Comme pour le premier livre, Tommaso Melilli parle de lui, de son histoire, des ses goûts, de ses découvertes et recherches. Après ses années parisiennes, envie lui a pris de retourner en Italie et de s’y frotter aux restaurants, lui qui n’avait jamais cuisiné dans son pays. « L’idée de rentrer n’était pas nécessairement réfléchie de ma part et ça ne venait pas d’un amour spécial ou d’une nostalgie pour mon pays. C’était plutôt un défi, et il y avait aussi un élément identitaire dont je souffrais en France : après dix ans là-bas, j’étais encore l’Italien qui faisait des pâtes. »

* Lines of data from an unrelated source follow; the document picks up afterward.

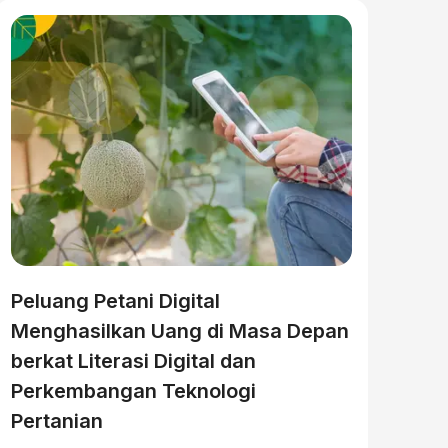
Peluang Petani Digital
Menghasilkan Uang di Masa Depan
berkat Literasi Digital dan
Perkembangan Teknologi
Pertanian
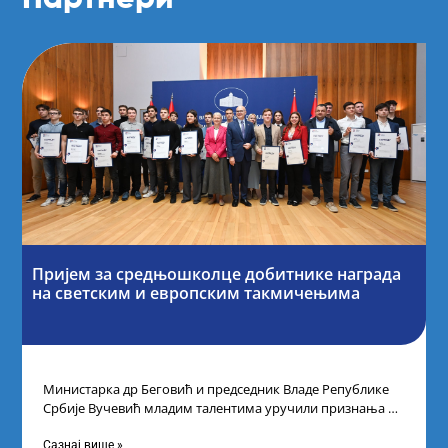
Пријем за средњошколце добитнике награда
на светским и европским такмичењима
Министарка др Беговић и председник Владе Републике
Србије Вучевић младим талентима уручили признања У
Палати Србија уприличен је пријем за
Сазнај више »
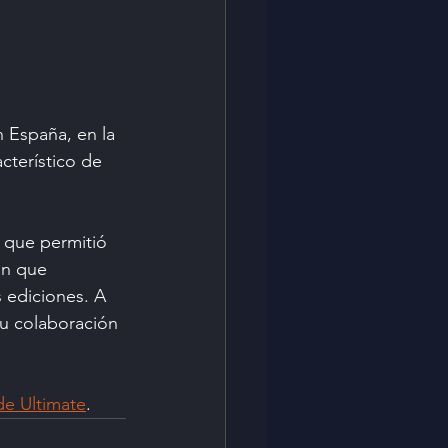
 España, en la 
cterístico de 
 que permitió 
ón que 
 ediciones. A 
su colaboración 
de Ultimate
.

Sa quête pour la véritable cuisine italienne le mènera de trattoria en osteria, de Turin à Rome et à sa région natale dans la vallée du Pô, entre Crémone et Mantoue. À chaque étape, non seulement il cuisine, mais il apprend (et nous avec lui) ce que cuisiner veut dire. Selon l’adage (et le titre) de feu Alain Chapel, La cuisine c’est beaucoup plus que des recettes, le voyage qu’il mène est aussi le prétexte à des rencontres, à des découvertes de produits, à des introspections, à des souvenirs et même quelques recettes. Ce qui fait un restaurant, au-delà de ce qu’on y mange, est aussi au cœur de sa réflexion: « Les restaurants ont une fonction sociale ; on vient payer une somme en échange d’un service, d’un accueil et, dans les meilleurs des cas, d’une intelligence affective qui fait du bien. »
Au fil des chapitres, ce sont des anecdotes qui éclairent sur la cuisine et la culture italiennes, mais au-delà qui montrent à quel point l’humain, l’amour, l’amitié, la sensualité, sont des ingrédients essentiels à une alimentation qui ne veut pas seulement nourrir, mais aussi transmettre et donner du bonheur.